:: MATERIAL TO PROCESS

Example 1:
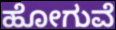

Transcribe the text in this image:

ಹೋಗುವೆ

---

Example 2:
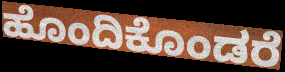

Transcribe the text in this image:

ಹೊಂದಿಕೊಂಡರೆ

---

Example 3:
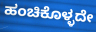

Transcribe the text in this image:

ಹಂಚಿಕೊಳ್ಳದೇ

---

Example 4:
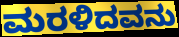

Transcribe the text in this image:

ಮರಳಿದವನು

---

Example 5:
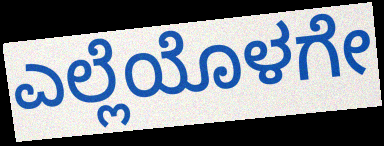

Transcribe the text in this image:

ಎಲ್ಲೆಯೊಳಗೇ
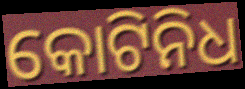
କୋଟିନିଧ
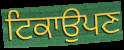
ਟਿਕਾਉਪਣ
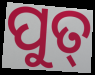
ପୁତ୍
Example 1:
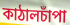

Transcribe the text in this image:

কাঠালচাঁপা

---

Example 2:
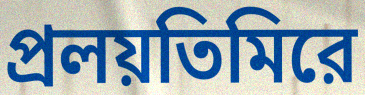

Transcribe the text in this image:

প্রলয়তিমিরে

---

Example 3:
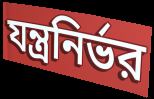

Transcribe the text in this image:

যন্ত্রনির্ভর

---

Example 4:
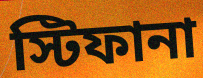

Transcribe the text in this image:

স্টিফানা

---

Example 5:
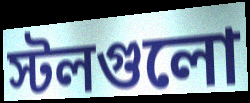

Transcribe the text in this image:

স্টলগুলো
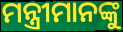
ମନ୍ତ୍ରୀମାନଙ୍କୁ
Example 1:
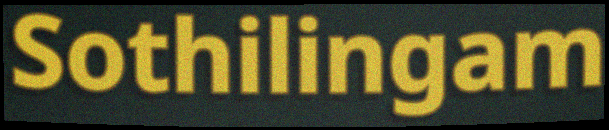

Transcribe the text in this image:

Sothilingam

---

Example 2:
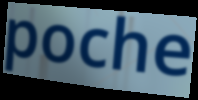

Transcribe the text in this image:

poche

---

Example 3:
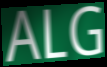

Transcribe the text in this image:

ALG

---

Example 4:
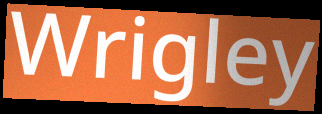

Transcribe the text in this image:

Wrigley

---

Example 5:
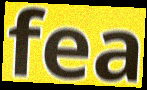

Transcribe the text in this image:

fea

::::

TASK OBJECTIVE >> Without including any picture, repeat the data exactly.

ANSWER TO THIS PROBLEM >>
Example 1:

Transcribe the text in this image:

ಹೋಗುವೆ

---

Example 2:

Transcribe the text in this image:

ಹೊಂದಿಕೊಂಡರೆ

---

Example 3:

Transcribe the text in this image:

ಹಂಚಿಕೊಳ್ಳದೇ

---

Example 4:

Transcribe the text in this image:

ಮರಳಿದವನು

---

Example 5:

Transcribe the text in this image:

ಎಲ್ಲೆಯೊಳಗೇ
କୋଟିନିଧ
ਟਿਕਾਉਪਣ
ପୁତ୍
Example 1:

Transcribe the text in this image:

কাঠালচাঁপা

---

Example 2:

Transcribe the text in this image:

প্রলয়তিমিরে

---

Example 3:

Transcribe the text in this image:

যন্ত্রনির্ভর

---

Example 4:

Transcribe the text in this image:

স্টিফানা

---

Example 5:

Transcribe the text in this image:

স্টলগুলো
ମନ୍ତ୍ରୀମାନଙ୍କୁ
Example 1:

Transcribe the text in this image:

Sothilingam

---

Example 2:

Transcribe the text in this image:

poche

---

Example 3:

Transcribe the text in this image:

ALG

---

Example 4:

Transcribe the text in this image:

Wrigley

---

Example 5:

Transcribe the text in this image:

fea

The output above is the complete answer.